Segundo a pesquisa mais recente, o governo em Berlim considerou pela primeira vez uma quarentena total no final de fevereiro. Funcionários do Ministério do Interior da Alemanha discutiram se as medidas de isolamento social poderiam representar um problema de segurança interna. Nenhuma ação foi tomada e a Alemanha festejou o Carnaval.
Enquanto isso, a avaliação oficial de risco para a Alemanha permaneceu "baixa", segundo RKI. "O coronavírus chegará à Alemanha", disse Wieler, em 24 de fevereiro. "Mas não explodirá. Em vez disso, será lento e afetará certas regiões."
Em 26 de fevereiro, especialistas do Ministério do Interior se reuniram em Berlim, segundo atas confidenciais da reunião obtidas pela reportagem. Nesse encontro, foi mencionada a grave escassez de máscaras faciais. Os participantes também discutiram a proibição da exportação de equipamentos de proteção.
Em 2 de março, a comissão parlamentar de Saúde se reuniu novamente. Os membros discutiram o cancelamento de grandes eventos públicos. O ministro da Saúde, no entanto, apontou que caberia a cada estado decidir sobre a questão e que o governo em Berlim não deveria dar a impressão de estar lhes dizendo como fazer seu trabalho.
Foi preciso mais uma semana para os primeiros eventos serem cancelados.
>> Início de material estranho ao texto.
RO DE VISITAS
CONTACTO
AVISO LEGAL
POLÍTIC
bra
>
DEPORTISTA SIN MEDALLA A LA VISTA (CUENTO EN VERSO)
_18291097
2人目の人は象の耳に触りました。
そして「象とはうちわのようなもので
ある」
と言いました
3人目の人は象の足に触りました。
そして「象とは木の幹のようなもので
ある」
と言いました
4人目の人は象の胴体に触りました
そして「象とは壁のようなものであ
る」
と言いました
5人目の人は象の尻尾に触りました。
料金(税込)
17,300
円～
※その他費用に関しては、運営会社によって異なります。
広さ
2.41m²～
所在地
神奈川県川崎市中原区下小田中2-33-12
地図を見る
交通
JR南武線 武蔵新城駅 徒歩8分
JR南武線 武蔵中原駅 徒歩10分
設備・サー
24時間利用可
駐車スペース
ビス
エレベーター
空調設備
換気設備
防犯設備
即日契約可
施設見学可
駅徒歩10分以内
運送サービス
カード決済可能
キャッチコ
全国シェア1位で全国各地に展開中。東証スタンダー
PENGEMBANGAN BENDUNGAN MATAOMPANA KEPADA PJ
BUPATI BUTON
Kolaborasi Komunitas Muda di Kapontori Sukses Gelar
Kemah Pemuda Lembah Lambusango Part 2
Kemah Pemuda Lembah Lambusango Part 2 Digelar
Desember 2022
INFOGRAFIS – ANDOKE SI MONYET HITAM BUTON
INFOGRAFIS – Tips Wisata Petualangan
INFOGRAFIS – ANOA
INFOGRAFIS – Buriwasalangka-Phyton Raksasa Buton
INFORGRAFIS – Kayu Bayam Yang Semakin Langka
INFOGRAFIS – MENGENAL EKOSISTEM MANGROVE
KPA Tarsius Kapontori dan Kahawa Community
Em 11 de março, a OMS declarou uma pandemia mundial.
Uma semana depois, em 18 de março, a chanceler federal alemã, Angela Merkel, fez um raro pronunciamento na TV, pedindo que a ameaça fosse levada a sério. Ela classificou a pandemia como o "maior desafio desde a Segunda Guerra Mundial" para a sociedade alemã.
Foram precisos 78 dias, desde os primeiros relatos do surto, para que o governo alemão apresentasse uma resposta para conter o avanço da covid-19, apesar de vários alertas neste período.